La historia del feminismo, sobre todo en lo que atañe al siglo XX y al XXI en Occidente, es una historia de éxito. Las conquistas sociales que equiparan en dignidad y derechos al cincuenta por ciento de la población son un ejemplo paradigmático de cómo las sociedades progresan moralmente y de que existen estándares éticos que pueden defenderse más allá de las diferencias culturales y de las circunstancias.
Sin embargo, como cualquier causa justa, el feminismo no es inmune a tensiones que son consecuencia de los debates internos que desde la libertad y el respeto deben seguir celebrándose.
En los últimos años, y de forma muy visible en España, ha existido una división en el seno del movimiento feminista. La rigidez con la que algunas personas levantan muros ha creado ortodoxias que son contrarias al libre ejercicio de la reflexión.
Por eso ayer fueron dos, y no una, las manifestaciones que recorrieron las calles de Madrid, y por eso es cada vez más difícil disentir de los marcos dominantes que en ocasiones ejercen una presión injustificada sobre quienes dudan o plantean objeciones y matices perfectamente legítimos.
Las causas justas siempre corren el riesgo de mercantilizarse y la urgencia con la que el Gobierno tramitó leyes como el ‘solo sí es sí’ o la ley Trans demuestran que la sensibilidad social o las buenas intenciones no son garantías de una mejor legislación.
El diálogo, la prudencia, el realismo y la ausencia de prejuicios son ingredientes imprescindibles en el seno de cualquier movimiento social y de toda actividad legislativa responsable. El feminismo, a este respecto, no es una excepción.
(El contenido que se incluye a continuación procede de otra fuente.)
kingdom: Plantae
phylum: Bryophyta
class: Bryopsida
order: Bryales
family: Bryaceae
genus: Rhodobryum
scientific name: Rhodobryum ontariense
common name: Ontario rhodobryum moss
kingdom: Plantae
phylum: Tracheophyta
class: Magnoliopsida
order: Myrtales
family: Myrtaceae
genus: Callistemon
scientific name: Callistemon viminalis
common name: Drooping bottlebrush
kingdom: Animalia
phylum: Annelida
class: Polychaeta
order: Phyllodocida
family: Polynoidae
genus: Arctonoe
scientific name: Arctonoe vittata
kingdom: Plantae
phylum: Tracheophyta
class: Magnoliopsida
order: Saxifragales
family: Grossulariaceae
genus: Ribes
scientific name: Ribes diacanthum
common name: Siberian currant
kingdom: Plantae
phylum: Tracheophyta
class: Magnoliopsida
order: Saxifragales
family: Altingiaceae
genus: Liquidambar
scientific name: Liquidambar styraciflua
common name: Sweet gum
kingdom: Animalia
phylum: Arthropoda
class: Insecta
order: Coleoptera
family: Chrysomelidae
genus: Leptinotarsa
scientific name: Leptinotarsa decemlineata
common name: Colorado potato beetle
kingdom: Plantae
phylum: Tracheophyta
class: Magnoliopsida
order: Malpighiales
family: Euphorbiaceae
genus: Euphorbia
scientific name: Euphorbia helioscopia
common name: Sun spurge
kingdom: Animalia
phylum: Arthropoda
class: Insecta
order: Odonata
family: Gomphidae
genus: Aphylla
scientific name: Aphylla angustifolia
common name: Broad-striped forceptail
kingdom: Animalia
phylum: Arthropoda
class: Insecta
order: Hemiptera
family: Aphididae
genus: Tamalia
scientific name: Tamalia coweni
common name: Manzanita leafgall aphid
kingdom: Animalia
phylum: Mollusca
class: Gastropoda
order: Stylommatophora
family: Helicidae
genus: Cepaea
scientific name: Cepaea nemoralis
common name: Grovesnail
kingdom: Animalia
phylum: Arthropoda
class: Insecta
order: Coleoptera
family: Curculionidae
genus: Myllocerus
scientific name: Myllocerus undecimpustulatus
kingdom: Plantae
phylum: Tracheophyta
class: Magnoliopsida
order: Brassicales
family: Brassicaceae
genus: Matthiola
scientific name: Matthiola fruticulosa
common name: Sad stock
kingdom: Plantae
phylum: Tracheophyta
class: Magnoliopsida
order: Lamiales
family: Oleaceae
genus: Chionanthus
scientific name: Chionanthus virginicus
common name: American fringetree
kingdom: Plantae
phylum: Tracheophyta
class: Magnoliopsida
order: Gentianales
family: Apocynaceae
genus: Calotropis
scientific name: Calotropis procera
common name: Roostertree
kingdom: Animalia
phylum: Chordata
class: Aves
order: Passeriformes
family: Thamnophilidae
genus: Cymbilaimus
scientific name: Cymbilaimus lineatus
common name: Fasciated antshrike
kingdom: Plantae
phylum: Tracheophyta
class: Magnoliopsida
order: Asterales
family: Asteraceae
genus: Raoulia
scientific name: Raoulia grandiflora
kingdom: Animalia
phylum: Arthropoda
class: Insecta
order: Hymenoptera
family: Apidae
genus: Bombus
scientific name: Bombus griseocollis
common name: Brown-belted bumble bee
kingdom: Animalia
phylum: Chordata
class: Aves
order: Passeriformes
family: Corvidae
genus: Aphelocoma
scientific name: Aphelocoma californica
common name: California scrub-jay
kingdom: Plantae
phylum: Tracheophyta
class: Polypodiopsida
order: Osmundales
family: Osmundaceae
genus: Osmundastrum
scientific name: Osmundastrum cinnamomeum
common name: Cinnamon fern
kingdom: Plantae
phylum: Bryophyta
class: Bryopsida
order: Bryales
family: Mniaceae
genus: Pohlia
Los resultados indeseados de la ley del ‘solo sí es sí’ o los esperpénticos casos que nos llegan desde Ceuta en los que policías y militares han cambiado su sexo registral demuestran que la urgencia del legislador y el afán propagandístico en muchas ocasiones son contrarios al bien jurídico que se intenta proteger.
El feminismo debe reflexionar sobre el modo en que afronta el disenso y ampliar el foco sobre realidades no siempre visibilizadas como la maternidad. Tal y como expone hoy ABC, gran parte de las desigualdades que se imputan a la brecha entre géneros atañen exclusivamente a la maternidad.
Las madres son mujeres que se encuentran expuestas a una vulnerabilidad añadida y desafortunadamente en nuestro país son escasos los foros donde se expone sin prejuicios esta realidad. Es inaceptable que la decisión de ser madre pueda entrañar costes sociales, profesionales o económicos añadidos y ninguna mujer tendría que elegir entre su carrera profesional y la opción de tener hijos.
La ausencia de ayudas es una deuda histórica que España haría bien en saldar de forma urgente ya que el nuestro es uno de los países con menos protección a la maternidad y al fomento de la natalidad.
La utilidad de las políticas públicas ha de evaluarse siempre con datos y existen indicadores que demuestran que en los últimos años el avance de los derechos de las mujeres se ha desacelerado, cuando no ha sufrido un visible retroceso.
El número de mujeres asesinadas o la percepción del feminismo entre los más jóvenes demuestran que una mayor inversión económica o un mayor volumen en los mensajes no entrañan, necesariamente, un mayor éxito ni una mejor eficacia.
El feminismo hegemónico debe huir de la hostilidad deliberativa y acoger con respeto algunas voces críticas que con el tiempo, por cierto, han demostrado ser perfectamente lúcidas.